To begin with, Judge Blackburn did not order Fricosu to decrypt her hard drive.
Why not? The obvious answer: because the government didn’t ask him to.
What did the government ask him to do? It asked him to order Ms. Fricosu “to produce the unencrypted contents of the computer.”
(In fact, the government asked for a writ under the All Writs Act, 28 USC 1651, requiring Ms. Fricosu to produce the unencrypted contents. Judge Blackburn cited two cases in support of his authority to enter such an order: United States v. New York Telephone Co., 434 U.S. 159, 172, 98 S.Ct. 364, 372, 54 L.Ed.2d 376 (1977), and In re Application of United States for an Order Authorizing Disclosure of Location Information of a Specified Wireless Telephone, – F.Supp.2d – , 2011 WL 3424470 at *44 (D. Md. Aug. 3, 2011) [actually 2011 WL 3423370]. Use of the All Writs Act to compel a defendant to cooperate with the government against himself appears to be novel.)
So Judge Blackburn ordered Fricosu to provide (in law, when someone is ordered to produce something, produce doesn’t mean create, but rather provide) the government with an unencrypted copy of the hard drive.
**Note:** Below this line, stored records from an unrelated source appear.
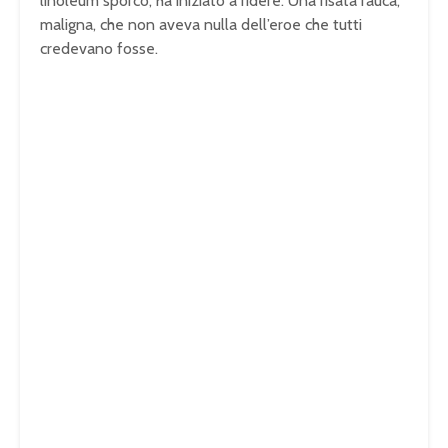
linoleum sporco, ha iniziato a ridere. Una risata rauca,
maligna, che non aveva nulla dell’eroe che tutti
credevano fosse.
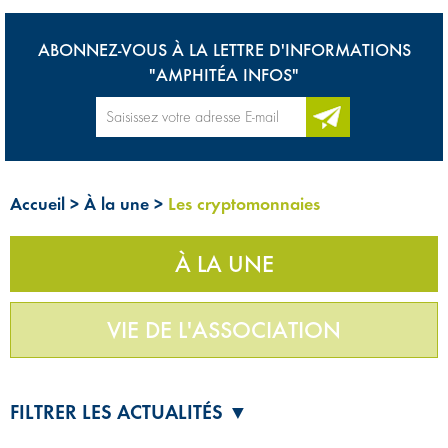
ABONNEZ-VOUS À LA LETTRE D'INFORMATIONS
"AMPHITÉA INFOS"
Accueil
>
À la une
>
Les cryptomonnaies
À LA UNE
VIE DE L'ASSOCIATION
FILTRER LES ACTUALITÉS ▼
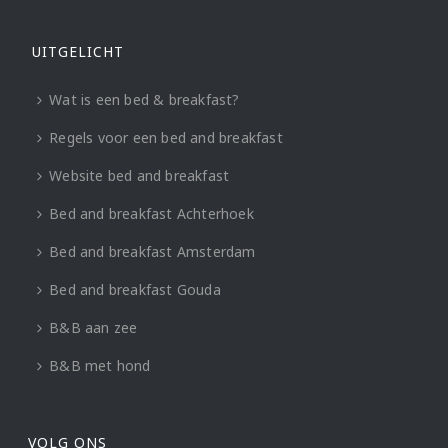
UITGELICHT
Wat is een bed & breakfast?
Regels voor een bed and breakfast
Website bed and breakfast
Bed and breakfast Achterhoek
Bed and breakfast Amsterdam
Bed and breakfast Gouda
B&B aan zee
B&B met hond
VOLG ONS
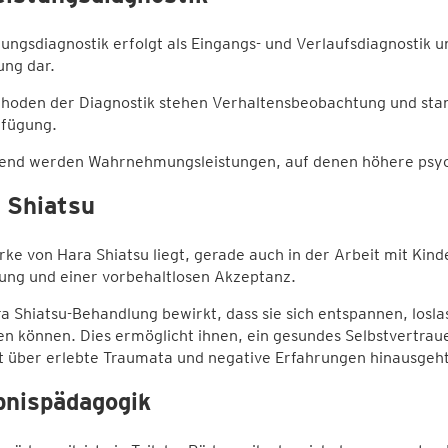
stungsdiagnostik erfolgt als Eingangs- und Verlaufsdiagnostik u
ung dar.
hoden der Diagnostik stehen Verhaltensbeobachtung und stand
rfügung.
end werden Wahrnehmungsleistungen, auf denen höhere psych
 Shiatsu
rke von Hara Shiatsu liegt, gerade auch in der Arbeit mit Kind
ung und einer vorbehaltlosen Akzeptanz.
a Shiatsu-Behandlung bewirkt, dass sie sich entspannen, losl
n können. Dies ermöglicht ihnen, ein gesundes Selbstvertraue
t über erlebte Traumata und negative Erfahrungen hinausgeht
bnispädagogik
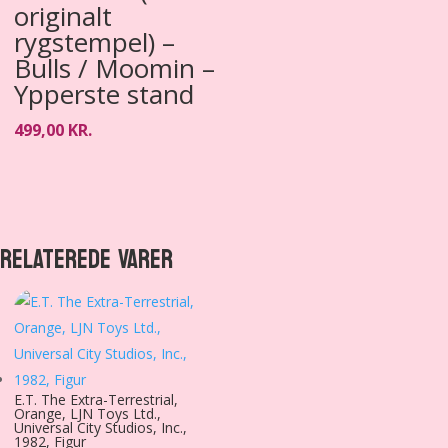
originalt
rygstempel) –
Bulls / Moomin –
Ypperste stand
499,00
KR.
RELATEREDE VARER
E.T. The Extra-Terrestrial,
Orange, LJN Toys Ltd.,
Universal City Studios, Inc.,
1982, Figur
Here’s the problem: an unencrypted copy of the hard drive does not exist. Fricosu can’t produce the unencrypted drive because she doesn’t have an unencrypted drive.
“Aw c’mon now Mark,” I hear you say. “By ordering her to produce an unencrypted drive he’s ordering her—just like all the pundits say—to decrypt it.”
No. A writ is legal word-magic. Word-magic is powerful, but it has technical limits. The person on whom word-magic is cast doesn’t have to do what the sorcerer wants him to do; he has to do what the judge orders him to do. To be enforceable, an order has to be specific. If you order me to produce something that doesn’t exist, my failure to produce it can’t be punished.
Legal word-magic is like a wish to a djinn: if there are two ways to interpret it, you’re going to get the least helpful one. If you want your word-magic to be effective, you have to remove all wiggle room. If you want someone to decrypt a hard drive, order her to decrypt it.
So Fricosu, ordered to produce the unencrypted contents of the computer, could very well respond, “Can’t do it, Judge. Don’t have it.” Then Judge Blackburn, irritated (nobody likes dealing with a djinn), says, “Okay. Produce it by decrypting it in the government’s presence. Happy?”
In Boucher, the grand jury first subpoenaed a piece of paper containing the password (which presumably didn’t exist), and then changed its mind and asked that Boucher be ordered to “produce the contents of his encrypted hard drive in an unencrypted format by decrypting the drive before the grand jury.” (Mr. Boucher elected not to pursue an appeal.)
The fact that in Fricosu the government and Judge Blackburn elected not to couch the writ in terms of decrypting the hard drive is interesting and, I suspect, important. A question of framing? By phrasing the requested relief as a writ under the All Writs Act to produce the decrypted drive, rather than to decrypt the drive, does the government hope to make the fact that the decrypted drive does not currently exist disappear? To make it appear that the evidence already exists, to bring it more in line with the All Writs Act cases (though the problem of a writ directed to a defendant rather than a third party remains)? If you put it this way: assuming that the defendant has something, and that producing it will not incriminate him, can he be compelled to produce it?, the answer might be different than if you put it this way: can the defendant be compelled to create or recreate something that doesn’t exist and then produce it if producing it will not incriminate him?
What can the government can force you to create, and then use against you? Handwriting exemplar? Sure. Drawing of the crime scene? Most likely not. A bunch of computer files that no longer exist but that could easily be recreated by the defendant? A nice question, and one that I hope we’ll see addressed head-on in the near future.